Sure the crew dies of radiation poisoning eventually, but that might take weeks. And by then the 37th Guards Motor Infantry are doing wheelies in Paris.

But the neutron bomb gives off a whole lot MORE radiation, so that the crew gets cooked inside their can. The tank (and as a handy side result, city) gets hit by less of a blast, but that wouldn't have destroyed it in the first place.
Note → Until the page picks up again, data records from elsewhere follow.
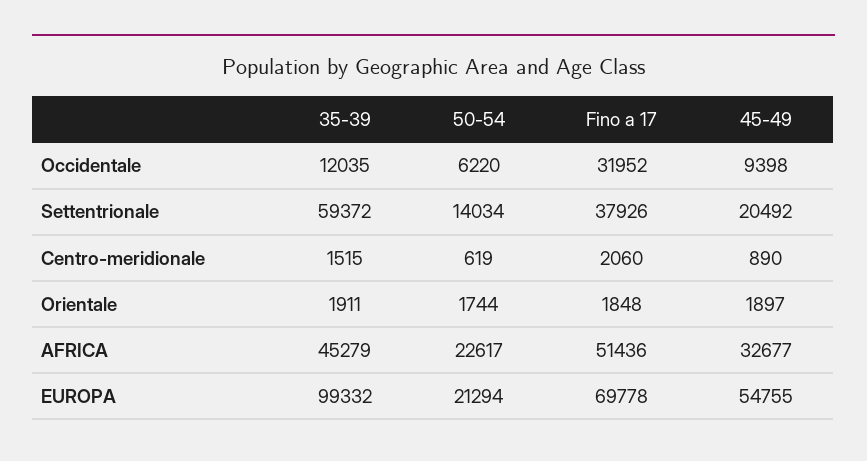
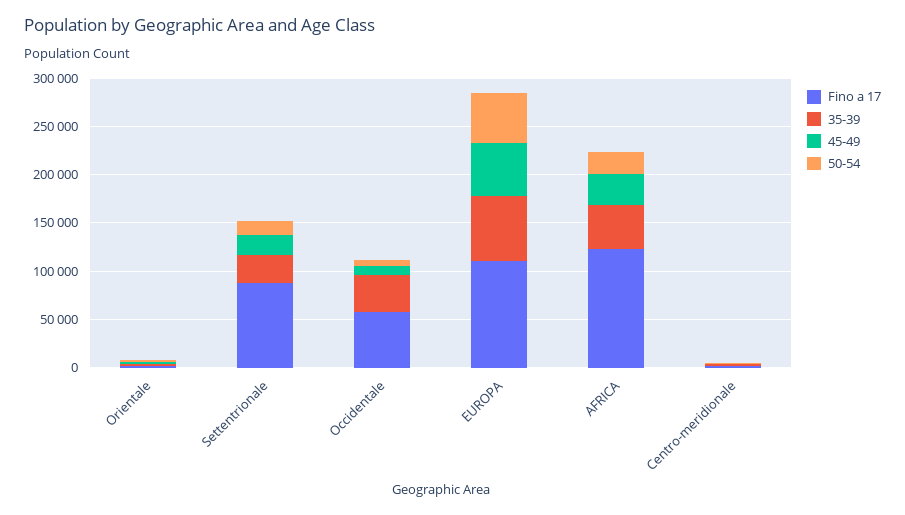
35-39, Occidentale: 12035 -> 40000
Fino a 17, Occidentale: 31952 -> 60000
35-39, Settentrionale: 59372 -> 30000
Fino a 17, Settentrionale: 37926 -> 90000
Fino a 17, AFRICA: 51436 -> 120000
35-39, EUROPA: 99332 -> 70000
50-54, EUROPA: 21294 -> 50000
Fino a 17, EUROPA: 69778 -> 110000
Posted by Patrick | May 3, 2008 7:03 PM
24

I'll grant you, Ivy Mike was impressive as a demonstration of the tech, but from a deployment standpoint the Mk-41 might be a better fit for that slot.

At 25 Mt yield, it was the largest production model thermonuclear device ever put into service, as well as being the only 3 stage TN device ever deployed by the U.S.

Plus, we built a shit-ton of 'em, around 500 all-told, and they also probably stayed in active stockpile longer that just about any other nuclear warhead or bomb built.

Posted by COMTE | May 3, 2008 10:55 PM
25

Re. neutron bombs vs. modern armour: Nowadays the M-1 Abrams tank uses slabs of depleted uranium in its armour plating. The stuff is superdense and works great against kinetic projectiles and such, but secondary cascade neutron reactions mean that the crew of an M-1 is vulnerable to neutron weapons at about twice the distance of the crew of a tank without DPU armour.

Hurray for the double-edged sword of technology!